Reply 200 of 238, by VivienM
douglar wrote on 2023-11-29, 00:52:The crazy thing about these rigs to me wasn’t so much their high cost, but how much faster they were than the system you might have owned at the time when they came out and how quickly they became too slow to play the latest games.
Yup... and that continued until, basically, the rise of the C2Q/C2Q in 2006 and following.

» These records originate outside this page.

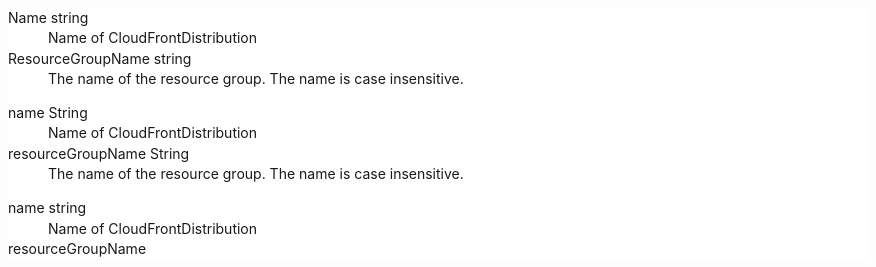 <div>
<pulumi-choosable type="language" values="go">
<dl class="resources-properties"><dt class="property-required property-replacement"
            title="Required">
        <span id="name_go">
<a data-swiftype-name="resource-property" data-swiftype-type="text" href="#name_go" style="color: inherit; text-decoration: inherit;">Name</a>
</span>
        <span class="property-indicator"></span>
        <span class="property-type">string</span>
    </dt>
    <dd>Name of CloudFrontDistribution</dd><dt class="property-required property-replacement"
            title="Required">
        <span id="resourcegroupname_go">
<a data-swiftype-name="resource-property" data-swiftype-type="text" href="#resourcegroupname_go" style="color: inherit; text-decoration: inherit;">Resource<wbr>Group<wbr>Name</a>
</span>
        <span class="property-indicator"></span>
        <span class="property-type">string</span>
    </dt>
    <dd>The name of the resource group. The name is case insensitive.</dd></dl>
</pulumi-choosable>
</div>

<div>
<pulumi-choosable type="language" values="java">
<dl class="resources-properties"><dt class="property-required property-replacement"
            title="Required">
        <span id="name_java">
<a data-swiftype-name="resource-property" data-swiftype-type="text" href="#name_java" style="color: inherit; text-decoration: inherit;">name</a>
</span>
        <span class="property-indicator"></span>
        <span class="property-type">String</span>
    </dt>
    <dd>Name of CloudFrontDistribution</dd><dt class="property-required property-replacement"
            title="Required">
        <span id="resourcegroupname_java">
<a data-swiftype-name="resource-property" data-swiftype-type="text" href="#resourcegroupname_java" style="color: inherit; text-decoration: inherit;">resource<wbr>Group<wbr>Name</a>
</span>
        <span class="property-indicator"></span>
        <span class="property-type">String</span>
    </dt>
    <dd>The name of the resource group. The name is case insensitive.</dd></dl>
</pulumi-choosable>
</div>

<div>
<pulumi-choosable type="language" values="javascript,typescript">
<dl class="resources-properties"><dt class="property-required property-replacement"
            title="Required">
        <span id="name_nodejs">
<a data-swiftype-name="resource-property" data-swiftype-type="text" href="#name_nodejs" style="color: inherit; text-decoration: inherit;">name</a>
</span>
        <span class="property-indicator"></span>
        <span class="property-type">string</span>
    </dt>
    <dd>Name of CloudFrontDistribution</dd><dt class="property-required property-replacement"
            title="Required">
        <span id="resourcegroupname_nodejs">
<a data-swiftype-name="resource-property" data-swiftype-type="text" href="#resourcegroupname_nodejs" style="color: inherit; text-decoration: inherit;">resource<wbr>Group<wbr>Name</a>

Before then, you replaced your 4 year old computer and you got like 3-4X the performance and 3-10X the RAM. Not to mention HUUUUUUGE increases in storage too. Equally true at the high end, low end, and middle end. And, really, unlike the situation nowadays, there was no low/middle end back then, the middle end was just 18 months earlier's high end and the low end was 3 years earlier's high end. That started to change around 1998 with the launch of Celerons and the like - dedicated low-end stuff with a nearly-full complement of modern interfaces. And you started to see things get discontinued rather than moving lower-end, e.g. PIIIs on 440BXes were not sold as low-end systems in 2002, you got a Celeron HotBurst on an SDRAM i845 instead.
Thinking back about it, I understand a lot more why parents and older folks were just 'wait, I just spent $2500 on this thing three years ago and it needs to be replaced again?!?" When you're 12, three years feels like an eternity; when you're 40, three years is like... yesterday.